Personal information
- Born: Ross Hounsell Collinge 21 November 1944 (age 81) Lower Hutt, New Zealand
- Height: 187 cm (6 ft 2 in)
- Weight: 85 kg (187 lb)

Sport
- Sport: Rowing

Medal record
Men's rowing
Representing New Zealand
Olympic Games
| Gold medal – first place | 1968 Mexico | Coxed four |
| Silver medal – second place | 1972 Munich | Coxless four |
World Rowing Championships
| Bronze medal – third place | 1975 Nottingham | Eight |

= Ross Collinge =

New Zealand rower (born 1944)

Ross Hounsell Collinge (born 21 November 1944) is a former New Zealand rower who won two Olympic medals.

Collinge was born in 1944 in Lower Hutt, New Zealand. He trained as a pharmacist at Petone Technical College. In rowing, he attracted attention due to his strong performance at the 1967 New Zealand championships, where he rowed for the Hutt Valley team; Dick Joyce was one of his team members.

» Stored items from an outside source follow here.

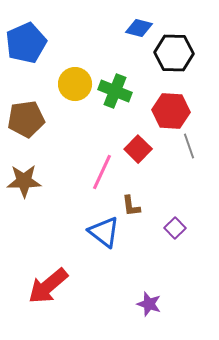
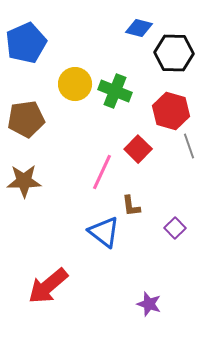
red hexagon: rotated 12 degrees clockwise
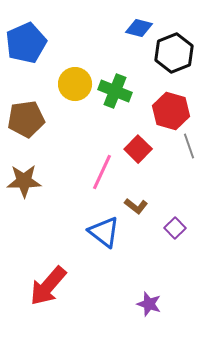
black hexagon: rotated 24 degrees counterclockwise
brown L-shape: moved 5 px right; rotated 45 degrees counterclockwise
red arrow: rotated 9 degrees counterclockwise
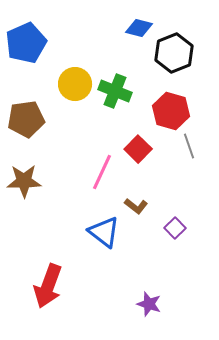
red arrow: rotated 21 degrees counterclockwise
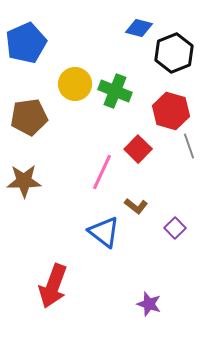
brown pentagon: moved 3 px right, 2 px up
red arrow: moved 5 px right
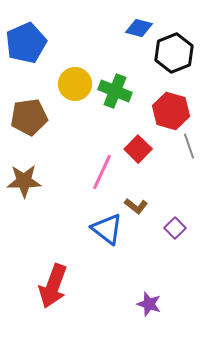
blue triangle: moved 3 px right, 3 px up
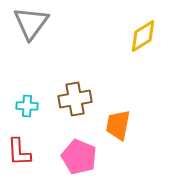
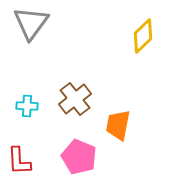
yellow diamond: rotated 12 degrees counterclockwise
brown cross: rotated 28 degrees counterclockwise
red L-shape: moved 9 px down
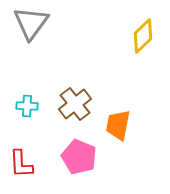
brown cross: moved 5 px down
red L-shape: moved 2 px right, 3 px down
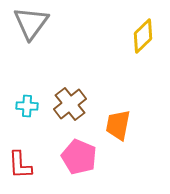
brown cross: moved 5 px left
red L-shape: moved 1 px left, 1 px down
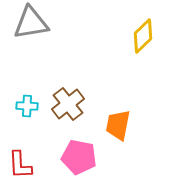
gray triangle: rotated 45 degrees clockwise
brown cross: moved 2 px left
pink pentagon: rotated 12 degrees counterclockwise
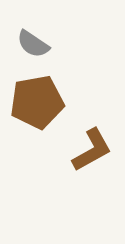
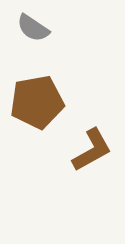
gray semicircle: moved 16 px up
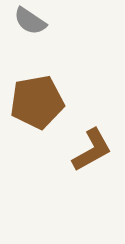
gray semicircle: moved 3 px left, 7 px up
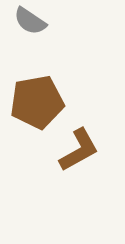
brown L-shape: moved 13 px left
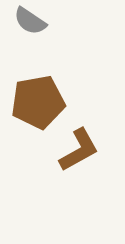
brown pentagon: moved 1 px right
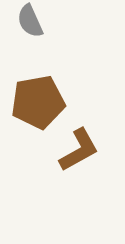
gray semicircle: rotated 32 degrees clockwise
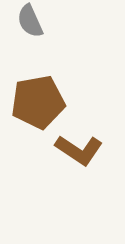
brown L-shape: rotated 63 degrees clockwise
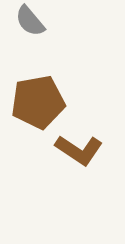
gray semicircle: rotated 16 degrees counterclockwise
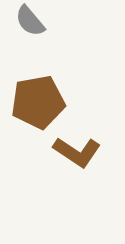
brown L-shape: moved 2 px left, 2 px down
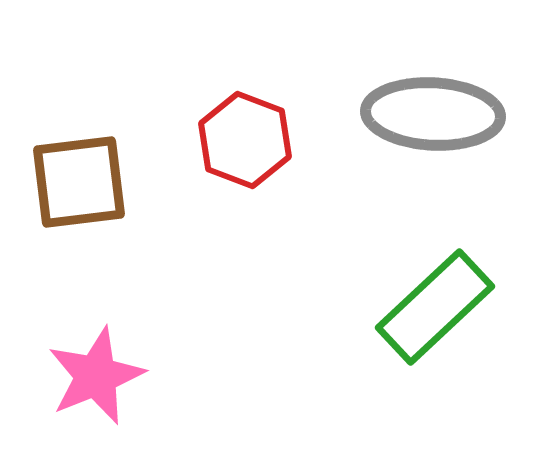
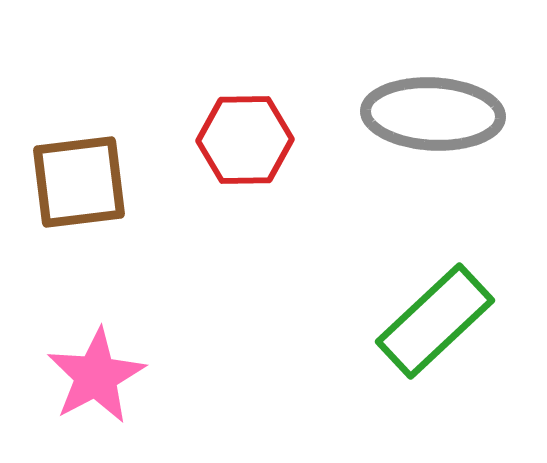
red hexagon: rotated 22 degrees counterclockwise
green rectangle: moved 14 px down
pink star: rotated 6 degrees counterclockwise
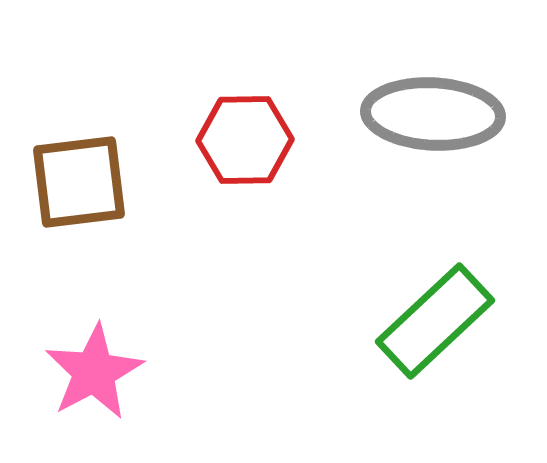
pink star: moved 2 px left, 4 px up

For the 1968 Summer Olympics, New Zealand qualified an eight and had a pool of four rowers and a cox as a travelling reserve; Collinge was part of this reserve. Preparations were held in Christchurch at Kerr's Reach on the Avon River. The reserve rowers were unhappy with the "spare parts" tag and felt that they were good enough to perhaps win a medal if put forward as a coxed four. The manager, Rusty Robertson, commented about them that they were "the funniest looking crew you've ever seen". There were stern discussions with the New Zealand selectors. In a training run, the coxed four was leading the eight over the whole race. In the end, the reserve rowers got their way and New Zealand entered both the coxed four and the coxed eight. Collinge won the Olympic coxed four event along with Dick Joyce, Dudley Storey, Warren Cole and Simon Dickie (cox); this was New Zealand's first gold medal in rowing. At the time, Collinge had newly qualified as a pharmacist, and recently married. The crew's winning boat was sold to a rowing club to recoup costs, and ended in splinters after a road crash. At the 1972 Summer Olympics in Munich Collinge teamed with Dick Tonks, Dudley Storey and Noel Mills to win the silver medal in the coxless four. He rowed with the coxed eight in the 1975 World Rowing Championships in Nottingham, Great Britain, and won a bronze medal.

He is married to Valerie Collinge with whom he had two children. He has one grandson currently living in Wellington, who has announced he aspires to be a rower like his grandad to "Carry on the family tradition". Since the 1980s, they have been living in a house adjacent to the house of the Indian High Commissioner in Lower Hutt.